1. A brush holder comprising:

a tubular brush box;

a baseplate configured to be fastened to an electrical brush and movable in the brush box;

a resilient multi-contact lining disposed in the brush box between the baseplate and an inner wall of the brush box;

a sprint configured to apply a force to the baseplate in a predetermined direction; and

at least one guide coupled to the baseplate and extending along the inner wall of the brush box, the lining disposed between the guide and the inner wall of the brush box.

2. The brush holder according to claim 1, further comprising:

a low-friction plate flexibly hinged to the base plate; and

a second spring configured to urge the low-friction plate and the at least one guide apart.

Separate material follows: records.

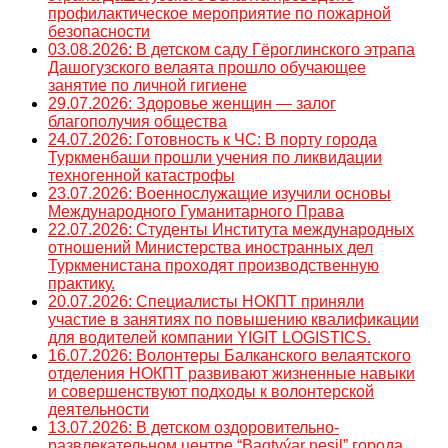
профилактическое мероприятие по пожарной
безопасности
03.08.2026: В детском саду Гёроглинского этрапа
Дашогузского велаята прошло обучающее
занятие по личной гигиене
29.07.2026: Здоровье женщин — залог
благополучия общества
24.07.2026: Готовность к ЧС: В порту города
Туркменбаши прошли учения по ликвидации
техногенной катастрофы
23.07.2026: Военнослужащие изучили основы
Международного Гуманитарного Права
22.07.2026: Студенты Института международных
отношений Министерства иностранных дел
Туркменистана проходят производственную
практику.
20.07.2026: Специалисты НОКПТ приняли
участие в занятиях по повышению квалификации
для водителей компании YIGIT LOGISTICS.
16.07.2026: Волонтеры Балканского велаятского
отделения НОКПТ развивают жизненные навыки
и совершенствуют подходы к волонтерской
деятельности
13.07.2026: В детском оздоровительно-
развлекательном центре “Bagtyýar nesil” города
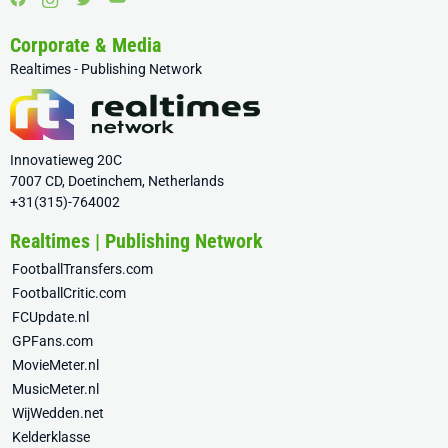
Corporate & Media
Realtimes - Publishing Network
Innovatieweg 20C
7007 CD, Doetinchem, Netherlands
+31(315)-764002
Realtimes | Publishing Network
FootballTransfers.com
FootballCritic.com
FCUpdate.nl
GPFans.com
MovieMeter.nl
MusicMeter.nl
WijWedden.net
Kelderklasse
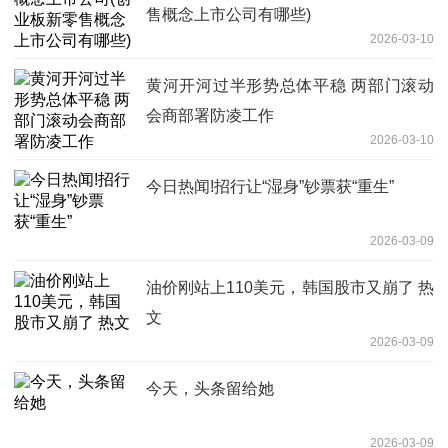
售概念上市公司有哪些)
2026-03-10
黄河开河过半形势总体平稳 两部门滚动
会商部署防凌工作
2026-03-10
今日热闻!招行让“湿身”钞票获“重生”
2026-03-09
油价刚站上110美元，韩国股市又崩了 热
文
2026-03-09
今天，头条留给她
2026-03-09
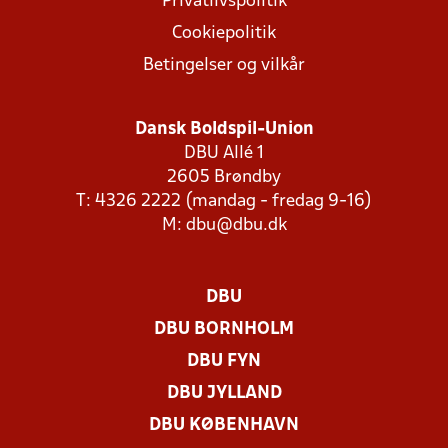
Privatlivspolitik
Cookiepolitik
Betingelser og vilkår
Dansk Boldspil-Union
DBU Allé 1
2605 Brøndby
T: 4326 2222 (mandag - fredag 9-16)
M:
dbu@dbu.dk
DBU
DBU BORNHOLM
DBU FYN
DBU JYLLAND
DBU KØBENHAVN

3. A brush holder comprising:

a tubular brush box;

a baseplate configured to be fastened to an electrical brush and movable in the brush box;

a resilient multi-contact lining disposed in the brush box between the baseplate and an inner wall of the brush box, the lining comprising at least one of a metal velvet, a metal felt and a metal fiber;

a spring configured to apply a force to the baseplate in a predetermined direction; and

at least one guide coupled to the baseplate and extending along the inner wall of the brush box, the lining disposed between the guide and the inner wall of the brush box.

4. The brush holder according to claim 3, further comprising:

a low-friction plate flexibly hinged to the base plate; and

a second spring configured to urge the low-friction plate and the at least one guide apart.

5. A brush holder comprising:

a brush box;

a baseplate configured to be fastened to an electrical brush and movable in relative to the brush box;

a resilient multi-contact lining disposed in the brush box between the baseplate and an inner wall of the brush box;

a resilient member configured to urge the baseplate in a predetermined direction; and

a guide portion connected to and extending from the baseplate adjacent to at least a portion of the resilient member.

6. A brush holder comprising:

a brush box;

a baseplate configured to be fastened to an electrical brush and movable relative to the brush box;

a resilient multi-contact lining disposed in the brush box between the baseplate and an inner wall of the brush box;

a resilient member configured to urge the baseplate in a predetermined direction; and

a guide portion coupled to the baseplate and extending along the inner wall of the brush box, the lining disposed between the guide and the inner wall of the brush box.